Le joueur de flûte d’Hamelin


Les jeux sont faits. Les traitements sont terminés depuis maintenant 2 semaines, les véraisons se terminent dans les terroirs les plus tardifs. Comme chaque année, il devient donc urgent… d’attendre.

Avant de devenir vigneron, je me moquais volontiers de ces vignerons pressés qui ne pensaient, septembre venu, qu’à rentrer leurs raisins le plus vite possible, comme attirés par un air de flûte mystérieux qu’ils étaient seuls à entendre et qui leur faisait perdre leur bon sens. Aujourd’hui, je ne souris plus, car j’ai pris conscience de la difficulté à résister à cet empressement collectif, cette tension presque palpable, à cette envie presque physique qui déferle sur le vignoble comme une épidémie : l’envie dévorante de vendanger le plus vite possible.

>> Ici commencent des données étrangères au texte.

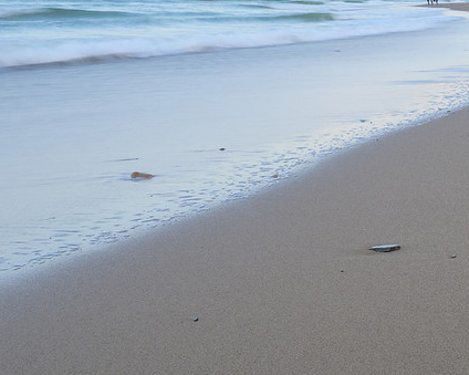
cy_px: 30
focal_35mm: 61
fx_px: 847
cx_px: 452
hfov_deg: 29.2
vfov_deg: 24.2
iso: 640
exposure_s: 1/1.67
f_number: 14
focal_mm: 24
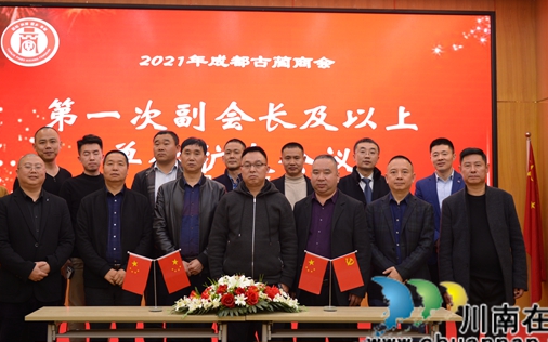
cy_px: 147
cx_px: 266
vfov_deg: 26.3
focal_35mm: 49
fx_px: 732
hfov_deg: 41.1
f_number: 2.8
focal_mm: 38
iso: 500
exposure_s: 1/40
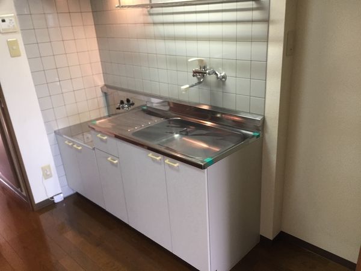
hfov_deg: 61.7
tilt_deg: -25.0
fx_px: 302
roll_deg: +2.6
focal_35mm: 29
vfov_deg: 48.2
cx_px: 180
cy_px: 136
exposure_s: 1/30
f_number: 2.2
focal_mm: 4.15
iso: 125
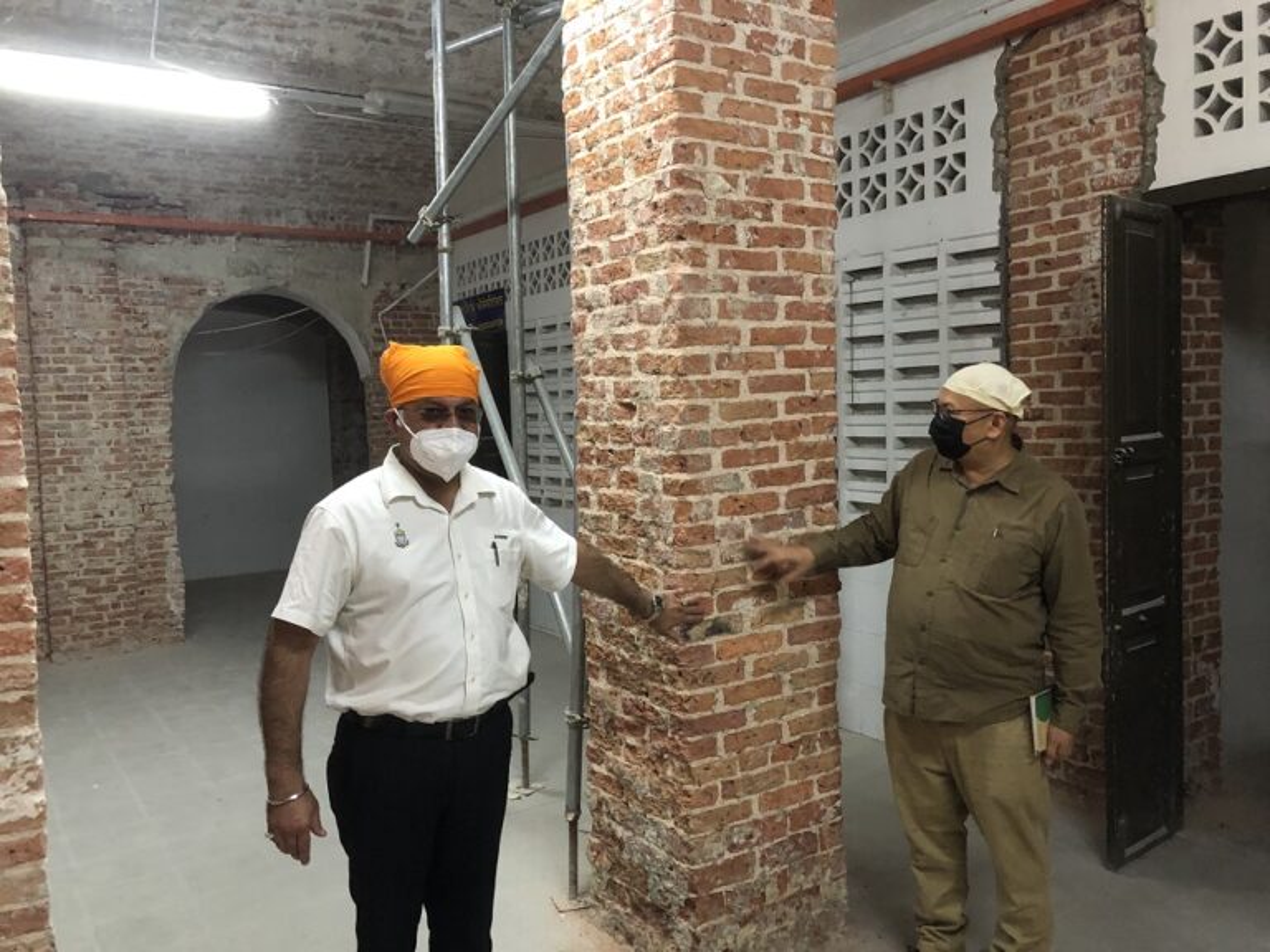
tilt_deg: -4.1
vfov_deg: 49.7
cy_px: 476
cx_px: 635
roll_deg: +2.8
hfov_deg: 63.4
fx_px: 1027
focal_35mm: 28
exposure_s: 1/11
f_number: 1.8
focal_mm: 3.99
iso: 100
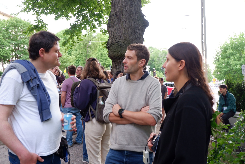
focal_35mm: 35
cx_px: 122
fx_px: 238
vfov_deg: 37.9
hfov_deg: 54.4
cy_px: 82
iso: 1000
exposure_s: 1/125
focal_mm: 23.5
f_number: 4.4
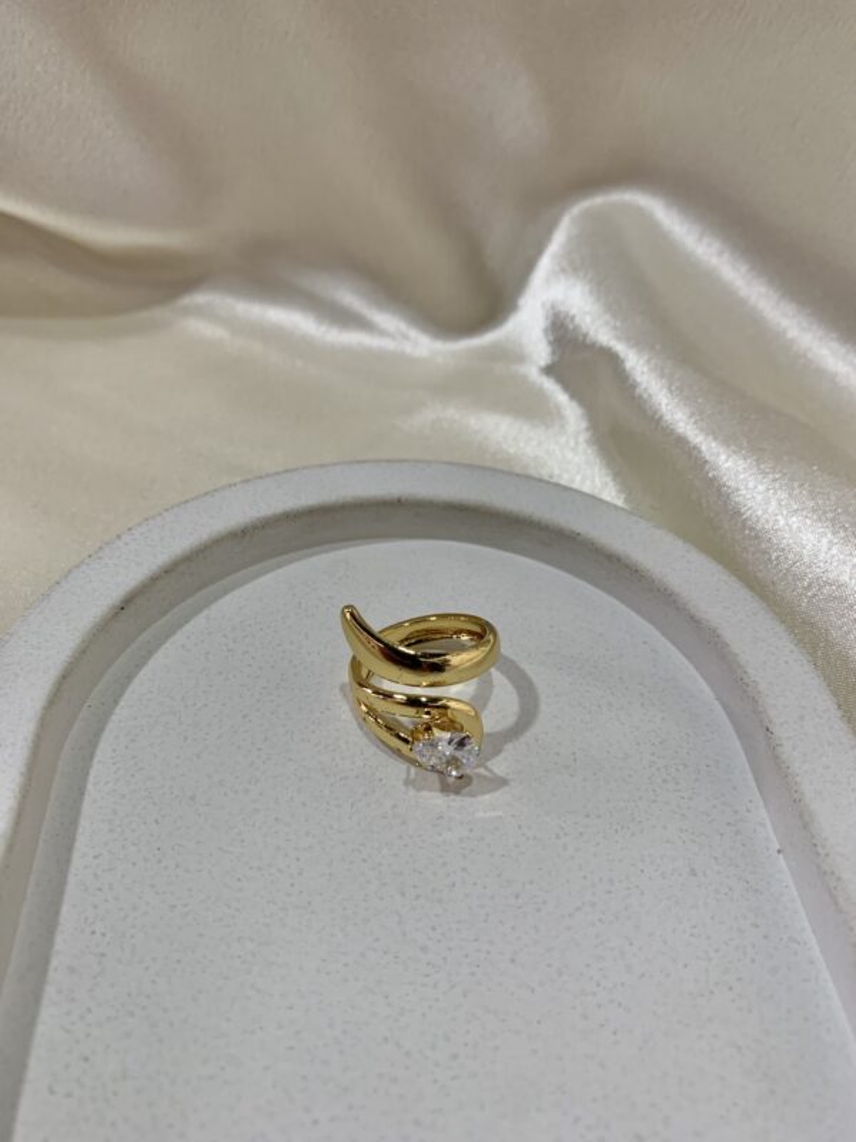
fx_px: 857
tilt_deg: -45.9
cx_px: 428
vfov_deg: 67.3
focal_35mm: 26
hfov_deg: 53.1
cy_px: 571
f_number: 1.8
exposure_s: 1/100
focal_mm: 4.25
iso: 100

« Untel a commencé ! » « Les prélèvements l’affirment, c’est mûr » ! « On a rattrapé le retard, il ne faudra pas traîner, cette année » ! Et comme l’être humain a dans ses gênes une profonde attirance pour l’imitation, à entendre et à voir tout cela, une furieuse envie de commencer à couper du raisin vous saisit, au point parfois de fausser complètement votre jugement et de, le mot n’est pas trop fort, vous abuser dans la perception des maturités.

La météo joue bien sûr le rôle principal de ce gigantesque jeu de rôles digne de la télé-réalité et le thème des vendanges prend peu à peu le dessus dans toutes les conversations. Les vieux du village, qui se retrouvent sur la place, chaque après-midi, vers 18 heures, pour discuter et critiquer les joueurs de boule, livrent volontiers quelques-uns de leurs souvenirs : « En 1967, il a commencé à pleuvoir en août et cela n’a pas cessé pendant 6 semaines ! Les seaux flottaient dans les vignes ! Heureusement qu’à l’époque, on avait encore les chevaux, parce que les tracteurs, fallait pas y compter ».

Ne croyant plus au croque mitaine, le vigneron aime à se faire peur et énumère dans sa tête tout ce qui peut encore lui arriver comme catastrophe avant les vendanges. À sa décharge, il est vrai qu’il y a « parfois loin de la coupe aux lèvres » et que tant que le raisin n’est pas dans la cave, tout le travail d’une année peut être perdu.

Se répéter sans cesse que « le raisin mûr est la clé de voûte d’un grand vin », voilà quel est mon programme des quinze prochains jours.